## BRANO DA LEGGERE:
══════════════════════════════

1. Le politiche economiche dei governi locali
La fase del nuovo imperialismo è caratterizzata dall’intenso movimento dei flussi finanziari che ci coinvolge e induce una nuova definizione protagonistica della forza lavoro globalizzata, in cerca di una diversa collocazione nella divisione internazionale del lavoro.
Le migrazioni e le tensioni demografiche del Terzo Mondo sono decisamente provocate dalla eccessiva concentrazione delle risorse finanziarie nei paesi sviluppati in cui viviamo. La logica finanziaria che caratterizza la globalizzazione imperiale balcanizza il corpo della forza-lavoro globale nel momento stesso in cui detta le politiche economiche dei governi degli stati-nazione.
Negli ultimi tempi la balcanizzazione del corpo sociale collettivo, prodotta dalla mondializzazione economica, ha ricevuto una risposta strategica antagonista attraverso la rivendicazione dei diritti delle moltitudini avanzata dal popolo di Seattle.

══════════════════════════════

(Voci archiviate)

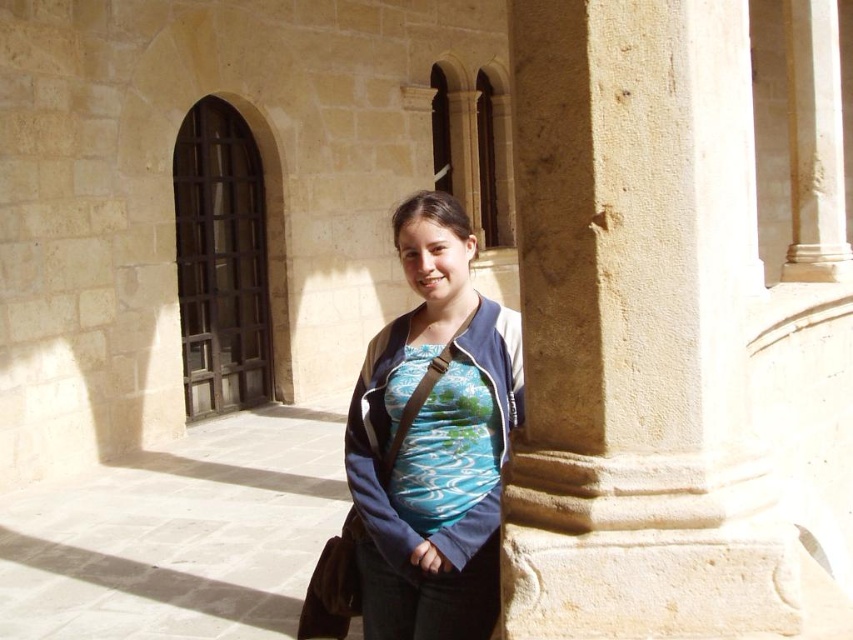
You are a fashion designer observing a person wearing two shirts, a blue fabric shirt at center and a textured fabric shirt at center. Which shirt is bigger in size?

The blue fabric shirt at center is larger in size compared to the textured fabric shirt at center.

You are a fashion designer observing the person in the image. You notice the blue fabric shirt at center and the textured fabric shirt at center. Which one is positioned higher on the person?

The blue fabric shirt at center is above the textured fabric shirt at center, so the blue fabric shirt at center is positioned higher on the person.

You are taking a photo of the stone building and notice two points marked on your camera screen. The first point is at coordinates point (364,465) and the second is at point (463,477). Which point is closer to the camera?

Point (364,465) is further to the camera than point (463,477), so the second point is closer to the camera.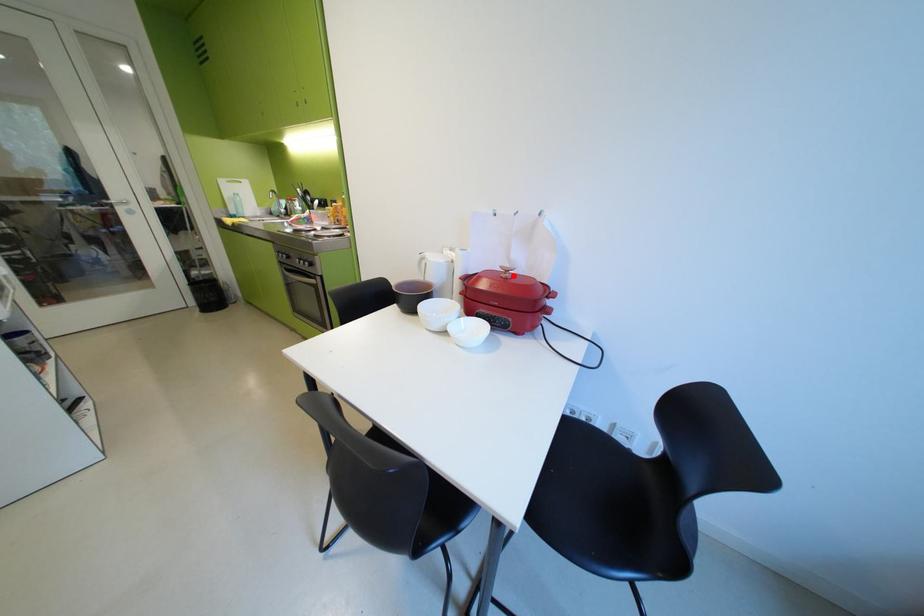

══════════════════════════════

## CONSEGNA:
Prosegui il brano sulla globalizzazione e la forza lavoro, ripartendo subito dopo l'ultima frase riportata.

## RISULTATO DELL'ESERCIZIO:
In questo contesto bisogna collocare l’idea di sovranità e la crisi di rappresentanza che sta investendo gli stati nazionali e anche il nostro; sembra ormai un dato acquisito sotto il profilo teorico la stretta dipendenza delle politiche nazionali dalle scelte del FMI e della WTO. Anche le politiche economiche statali non possono prescindere dalle manovre sui tassi di interesse varati dal FMI con conseguenti misure restrittive sul debito pubblico e sulle politiche sociali. In questi anni ne abbiamo subito gli effetti nella vita di tutti i giorni anche nelle nostre città quando abbiamo ricevuto aumenti di imposte o incrementi fiscali.
Se precedentemente il rapporto fra gli stati dei paesi maturi era almeno formalmente dettato da norme di partecipazione plurale con le inevitabili conseguenze sui paesi terzi, nell’epoca post-fordista la stessa sovranità degli stati-nazione viene messa in discussione dalle esigenze del mercato finanziario e dai flussi economici mondiali. La nozione di impero si impone come la più idonea alla investigazione della realtà contemporanea e al rinvenimento di pratiche politiche all'altezza del presente.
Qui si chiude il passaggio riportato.